SUPPLIED TEXT:
= Beginning of Section =

Despite the diverse Indigenous nations represented by each group member and their distinct painting styles, the members of the Indigenous Group of Seven shared a joint commitment to advancing the causes of inclusivity, acknowledgment, and equitable art funding accessibility for all Indigenous artists in Canada.

Altogether, their influence on developing contemporary Indigenous art practice and their acceptance in the critical art world paved the way for Indigenous art to thrive today. With the years of the Indigenous Group of Seven came a time of activism and empowerment for Indigenous artists and their perspectives, voices, and presence in the art community.

There is no question of the impact the Indigenous Group of Seven had on growing artists who wish to find a place in the art world. Because of them and their advocacy, they carved a space where Indigenous artists can belong in Canadian art. Most notably, they paved the way for organizations such as the Society of Canadian Artists of Native Ancestry and The Aboriginal Curatorial Collective.

In honour of each member, here is a compiled list of the Indigenous Group of Seven, their lives, and their contributions to the art world so that their names remain as legendary as their lives.  

Jackson Beardy

Born Quincy Pickering Jackson Beardy on July 24, 1944, in Island Lake, Manitoba, is of Oji-Cree descent. His artwork explored the interdependence of humans and nature through figures and pictures of Ojibwe and Cree oral traditions. All of which were taught to him by his grandmother. His paintings were notoriously done on different canvases, as he switched between using birch bark, beaver skins, or the typical canvas. Being a woodland artist and advocating for Indigenous presence in contemporary art in Canada, Beardy contributed significantly to Indigenous art being a valid category in the contemporary art scene. 

Beardy’s first exhibition was at the University of Winnipeg in 1965. From there, he had several solo shows over the 60s and 70s. Among his solo exhibitions, in 1967, he was invited to be a consultant for the Indians of Canada Pavilion at Expo 67 in Montreal.

= End of Section =

AVAILABLE DATA:
= Beginning of Section =

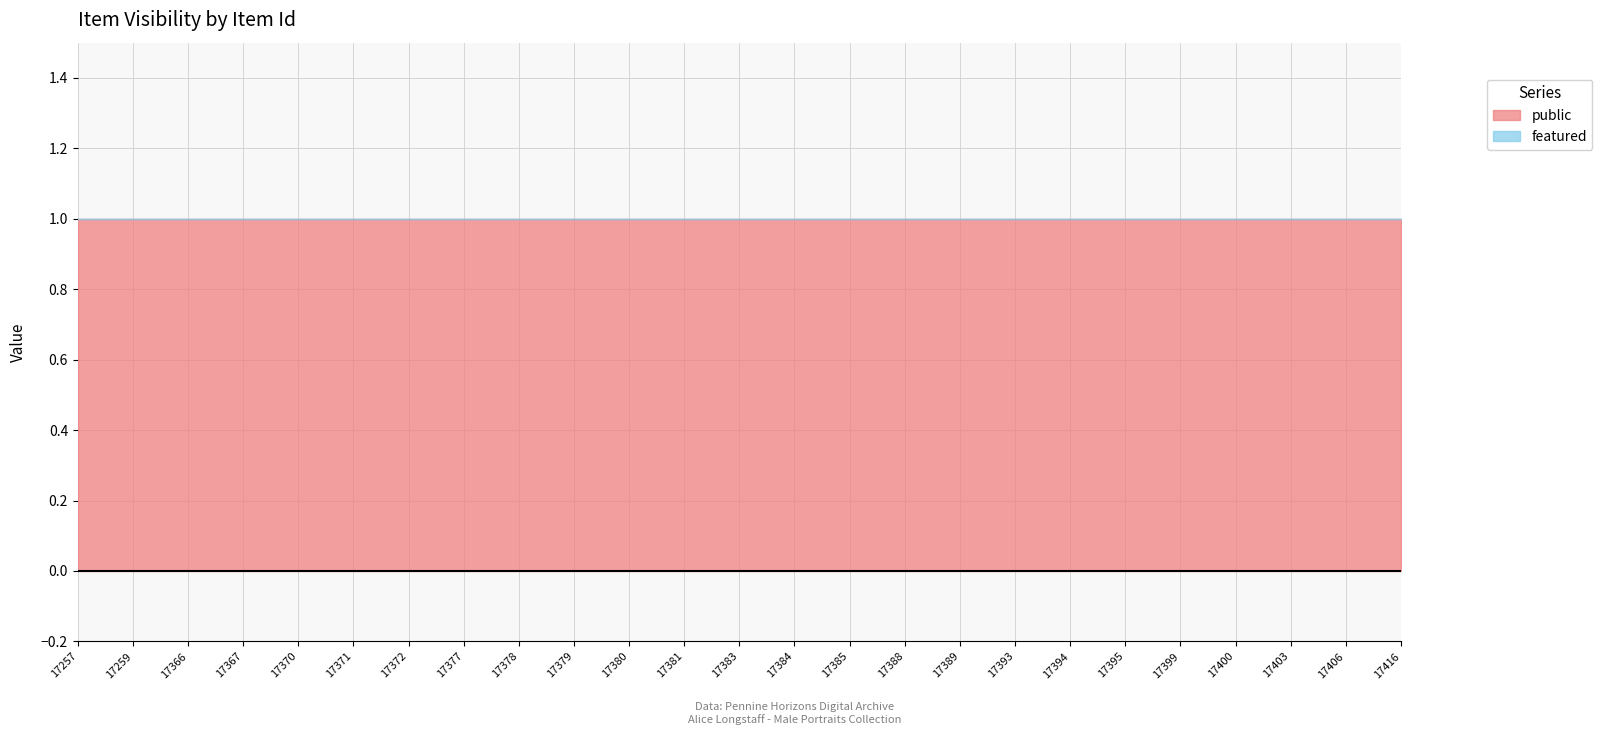

Reading right to left, what are all the values shown in this chart?

public: 1	1	1	1	1	1	1	1	1	1	1	1	1	1	1	1	1	1	1	1	1	1	1	1	1
featured: 0	0	0	0	0	0	0	0	0	0	0	0	0	0	0	0	0	0	0	0	0	0	0	0	0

= End of Section =

ASSIGNED TASK: Extend the passage on the Indigenous Group of Seven, picking up right after its last sentence.

REPLY TO THE TASK:
After his passing in the year 1984, his legacy was not lost. In 1995, A Retrospective titled Jackson Beardy: A Life’s Work was on display at the Thunder Bay Art Gallery in Superior Country, celebrating the life and work of this incredible artist. His work was loved by many and was even presented to Queen Elizabeth II by the province of Manitoba in 1979.

Eddy Cobiness

Known to some as “Doc,” Eddy Cobiness was born on July 17, 1933, in Warroad, Minnesota, USA. His work, mostly of animals in nature, was inspired by artists like Pablo Picasso. He used many different mediums, some of them being oil, ink, watercolour, and acrylic, with his brush strokes being commonly referred to as “flowing.”

He began to explore his artistic talents starting at a young age; in his childhood, he used mediums easily accessible to him, such as sand, snow, and cardboard. As he grew up, though he wasn’t formally trained or educated in the visual arts, his self-taught style continued to create incredible works. In the 1950s, while enlisted in the US Army, he discovered watercolour.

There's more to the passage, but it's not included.